Hello. This is staff writer, Felipe Schwartz, of West End's Best Magazine. I've been asked to fill in while Steve Cook is missing. As you may know,in a shameless effort to increase web traffic, Cook has disappeared a la Oops the Mill Mountain monkey. When last seen, he was heading into Richmond's Fan district with some sort of a monkey on his back.
To be perfectly honest, I am not sure what I should be writing about here. I generally cover the fashion beat for Richmond's West End. I could tell you that when last seen, Steve Cook was wearing green and orange plaid trousers, similar to those seen on many of the West End's most fashionable golf courses, such as Patterson Mini-Golf, and the Two-Buckets-For-A-Buck Driving Range. There's something about golfing and loud, gaudy pants that just seem to naturally go together. And, I'm not exactly sure what that attraction is. I mean, I could understand such attire in a bowling alley. Bright plaid pants work well with the stylish bowling shoes which can be rented for about ten bucks a pair these days. Speaking of which, have you ever been tempted to stick one of those rented bowling shoes up to your nose and whiff it prior to putting it on? Well, take it from someone who has, don't do it.
I'm not exactly sure what those bowling alleys do that they call cleaning their rental shoes, but descenting or rescenting must not be part of the package. Regardless of smell, those multi-colored bowling shoes make a fashion statement. Look for a future fashion feature in our magazine in which we pair the plaid polyester-blend pants with the bowling shoes. Making the combo work is not as easy as many of you may think. In fact, my advise, as a professional in what I like to call the fashion arena, is don't try this at home.
Steve, as I was saying, was wearing the plaid pants when last seen. To complement the trousers he had a black and white checked flannel shirt. So, I'm thinking he would not be so hard to spot. Steve, it would appear, has finally hit what we in the fashion industry refer to as that really lousy old man stage in life. You know, the age when men Steve's age just reach in the closet and pick out any two items and put them on. He's been known to come to work wearing Bermuda shorts...as a shirt. At least, unlike most of the shirts he wears, there were no food stains on the shorts.

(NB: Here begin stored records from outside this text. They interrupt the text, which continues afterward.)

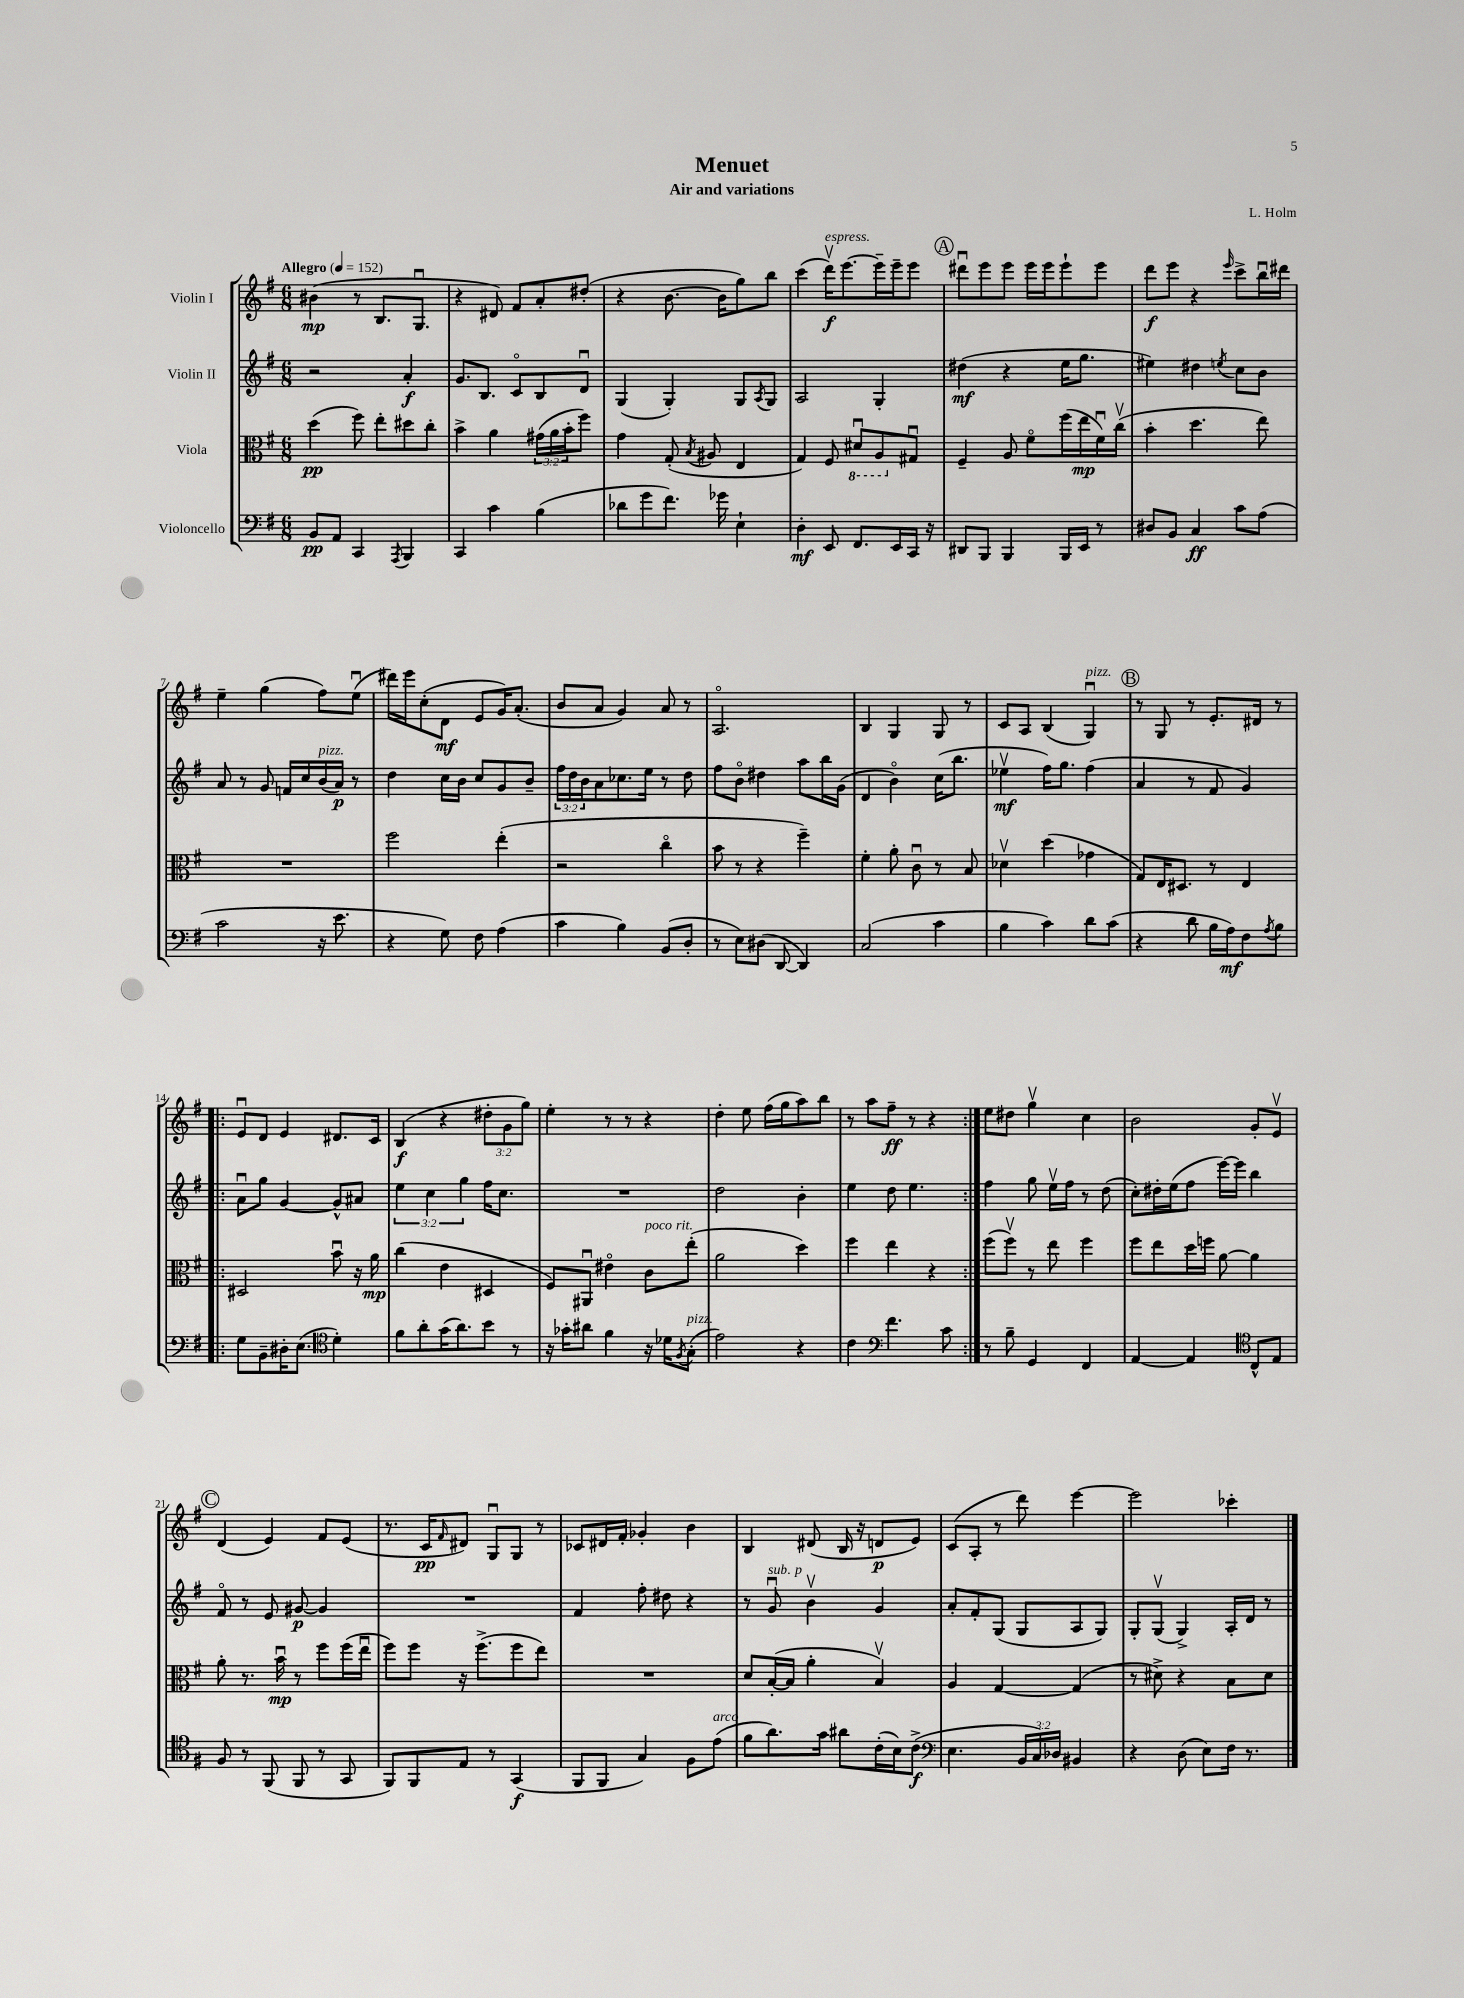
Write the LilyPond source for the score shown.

\header { title = "Menuet" composer = "L. Holm" subtitle = "Air and variations" }
<<
\new StaffGroup <<
\new Staff = "s0" \with { instrumentName = "Violin I" } {
    \clef treble \key g \major \numericTimeSignature \time 6/8 \override Staff.TupletNumber.text = #tuplet-number::calc-fraction-text \tempo "Allegro" 4 = 152
    bis'4\mp( r8 b8. g8.\downbow |
    r4 dis'8) fis'8 a'8-. dis''8-.( |
    r4 b'8.~ b'16 g''8) b''8 |
    c'''4( d'''16\upbow\f^\markup { \italic "espress." }) e'''8.~ e'''16-- e'''16-- e'''8 |
    \mark \markup { \circle "A" } dis'''8\downbow e'''8 e'''8 e'''16 e'''16 e'''8-! e'''8 |
    d'''8\f e'''8 r4 \grace { e'''16 } c'''8-> b''16\downbow dis'''16 |
    e''4-- g''4( fis''8) e''8\downbow( |
    dis'''16) e'''16 c''8-.( d'8\mf e'8 g'16) a'8.-.( |
    b'8 a'8 g'4) a'8 r8 |
    a2.\flageolet |
    b4 g4 g8 r8 |
    c'8 a8 b4( g4\downbow^\markup { \italic "pizz." }) |
    \mark \markup { \circle "B" } r8 g8 r8 e'8.-. dis'16 r8 |
    \repeat volta 2 { e'8\downbow d'8 e'4 dis'8. c'16 |
    b4\f( r4 \tuplet 3/2 { dis''8-. g'8 g''8) } |
    e''4-. r8 r8 r4 |
    d''4-. e''8 fis''16( g''16 a''8) b''8 |
    r8 a''8 fis''8--\ff r8 r4 | }
    e''8 dis''8 g''4\upbow c''4 |
    b'2 g'8-. e'8\upbow |
    \mark \markup { \circle "C" } d'4( e'4) fis'8 e'8( |
    r8. c'16\pp \grace { fis'16 } dis'8) g8\downbow g8 r8 |
    ces'8 dis'16 fis'16-. ges'4-. b'4 |
    b4 dis'8( b16 r16 d'8\p e'8) |
    c'8( a8-. r8 d'''8) e'''4~ |
    e'''2 ces'''4-. \bar "|." |
}
\new Staff = "s1" \with { instrumentName = "Violin II" } {
    \clef treble \key g \major \numericTimeSignature \time 6/8 \override Staff.TupletNumber.text = #tuplet-number::calc-fraction-text
    r2 a'4-.\f |
    g'8. b8. c'8\flageolet b8 d'8\downbow |
    g4( g4-.) g8 \acciaccatura { a8 } g8 |
    a2 g4-. |
    \mark \markup { \circle "A" } dis''4\mf( r4 e''16 g''8. |
    eis''4) dis''4 \acciaccatura { e''8 } c''8 b'8 |
    a'8 r8 g'8 f'16 c''16 b'16^\markup { \italic "pizz." }( a'16\p) r8 |
    d''4 c''16 b'16 c''8 g'8 b'8-- |
    \tuplet 3/2 { fis''16 d''16 b'16 } a'8 ces''8. e''16 r8 d''8 |
    fis''8 b'8\flageolet dis''4 a''8 b''16 g'16( |
    d'4 b'4\flageolet) c''16( b''8. |
    ees''4\upbow\mf fis''16) g''8. fis''4( |
    \mark \markup { \circle "B" } a'4 r8 fis'8 g'4) |
    \repeat volta 2 { a'8\downbow g''8 g'4~ g'8-^ ais'8 |
    \tuplet 3/2 { e''4 c''4 g''4 } fis''16 c''8. |
    R2. |
    d''2 b'4-. |
    e''4 d''8 e''4. | }
    fis''4 g''8 e''16\upbow fis''16 r8 d''8( |
    c''8-.) dis''16-. e''16( fis''8 e'''16~) e'''16 b''4 |
    \mark \markup { \circle "C" } fis'8\flageolet r8 e'8 gis'8~\p gis'4 |
    R2. |
    fis'4 fis''8-. dis''8 r4 |
    r8 g'8\downbow^\markup { \italic "sub. p" } b'4\upbow g'4 |
    a'8-. fis'8-. g8( g8 a8 g8) |
    g8-. g8\upbow( g4->) a16-. d'16 r8 \bar "|." |
}
\new Staff = "s2" \with { instrumentName = "Viola" } {
    \clef alto \key g \major \numericTimeSignature \time 6/8 \override Staff.TupletNumber.text = #tuplet-number::calc-fraction-text
    d''4\pp( fis''8) e''8-. dis''8 c''8-. |
    b'4-> a'4 \tuplet 3/2 { gis'16( a'16 b'16-. } fis''8) |
    g'4 g8-.( \acciaccatura { b8 } ais8 e4 |
    g4) fis8 \ottava #-1 dis8\downbow a,8 \ottava #0 gis8\downbow |
    \mark \markup { \circle "A" } fis4-- a8 fis'8\flageolet fis''16( e''16\mp fis'16\downbow) c''16\upbow( |
    b'4-. d''4. e''8) |
    R2. |
    fis''2 e''4-.( |
    r2 c''4\flageolet |
    b'8 r8 r4 fis''4--) |
    fis'4-. a'8-. c'8\downbow r8 b8 |
    des'4\upbow d''4( ges'4 |
    \mark \markup { \circle "B" } g8) e16 dis8. r8 e4 |
    \repeat volta 2 { dis2 b'8\downbow r16 a'16\mp |
    c''4( e'4 dis4 |
    fis8) ais,8\downbow eis'4\flageolet c'8^\markup { \italic "poco rit." } e''8-.( |
    a'2 d''4) |
    fis''4 e''4 r4 | }
    fis''8( fis''8\upbow) r8 e''8 fis''4 |
    fis''8 e''8 d''16 f''16 a'8~ a'4 |
    \mark \markup { \circle "C" } a'8-. r8. b'16\downbow\mp r8 fis''8 fis''16( e''16\downbow |
    fis''8) fis''8 r16 fis''8.->( fis''8 e''8) |
    R2. |
    d'8 b16~-.( b16 a'4-. b4\upbow) |
    a4 g4~ g4( |
    r8 dis'8->) r4 b8 dis'8 \bar "|." |
}
\new Staff = "s3" \with { instrumentName = "Violoncello" } {
    \clef bass \key g \major \numericTimeSignature \time 6/8 \override Staff.TupletNumber.text = #tuplet-number::calc-fraction-text
    b,8\pp a,8 c,4 \acciaccatura { a,,8 } b,,4 |
    c,4 c'4 b4( |
    des'8 g'8 fis'8.) ges'16 e4-! |
    d4-.\mf e,8 fis,8. e,16 c,16 r16 |
    \mark \markup { \circle "A" } dis,8 b,,8 b,,4 b,,16 e,16 r8 |
    dis8 b,8 c4\ff c'8 a8( |
    c'2 r16 e'8. |
    r4 g8) fis8 a4( |
    c'4 b4) b,8( d8-. |
    r8 e8) dis8( d,8~ d,4) |
    c2( c'4 |
    b4 c'4) d'8 c'8( |
    \mark \markup { \circle "B" } r4 d'8 b16 a16\mf) fis8 \acciaccatura { a8 } b8 |
    \repeat volta 2 { g8 b,8-- dis16-. e8.( \clef tenor d'4-.) |
    fis'8 a'8-. g'16( a'8.) b'8 r8 |
    r16 ges'16-. ais'8 fis'4 r16 des'16 \acciaccatura { fis8 } g8-.^\markup { \italic "pizz." }( |
    e'2) r4 |
    c'4 \clef bass fis'4. c'8 | }
    r8 b8-- g,4 fis,4 |
    a,4~ a,4 \clef tenor c8-^ e8 |
    \mark \markup { \circle "C" } fis8 r8 fis,8( fis,8 r8 g,8 |
    fis,8) fis,8 e8 r8 g,4\f( |
    fis,8 fis,8 g4) fis8 e'8^\markup { \italic "arco" }( |
    fis'8 a'8.) g'16 ais'8 c'16-.( b16) c'8->\f( |
    \clef bass e4. \tuplet 3/2 { b,16 c16) des16 } bis,4 |
    r4 d8( e8) fis16 r8. \bar "|." |
}
>>
>>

As a fashion guru, so to speak, I notice the little things, and one thing I've noticed is that Steve is one sloppy guy. He spills so much food throughout the day, that he has to hang his clothes in the refrigerator at night. As a word of advice, if you should spot Steve, don't go to lunch with him. It's a disgusting sight. He's one of those guys who talks while he eats. I won't go into detail, but suffice it to say that at company luncheons, I wear a sneeze-guard if I'm sitting anywhere near him.
If you live anywhere near the Fan,m and if you should see Steve, check his collar. He's wearing a name tag with our phone number. I have to be honest though, his disappearance is a rather welcome event for many of us here in the office. But, please give us a call if you see him. We would like to get the monkey back.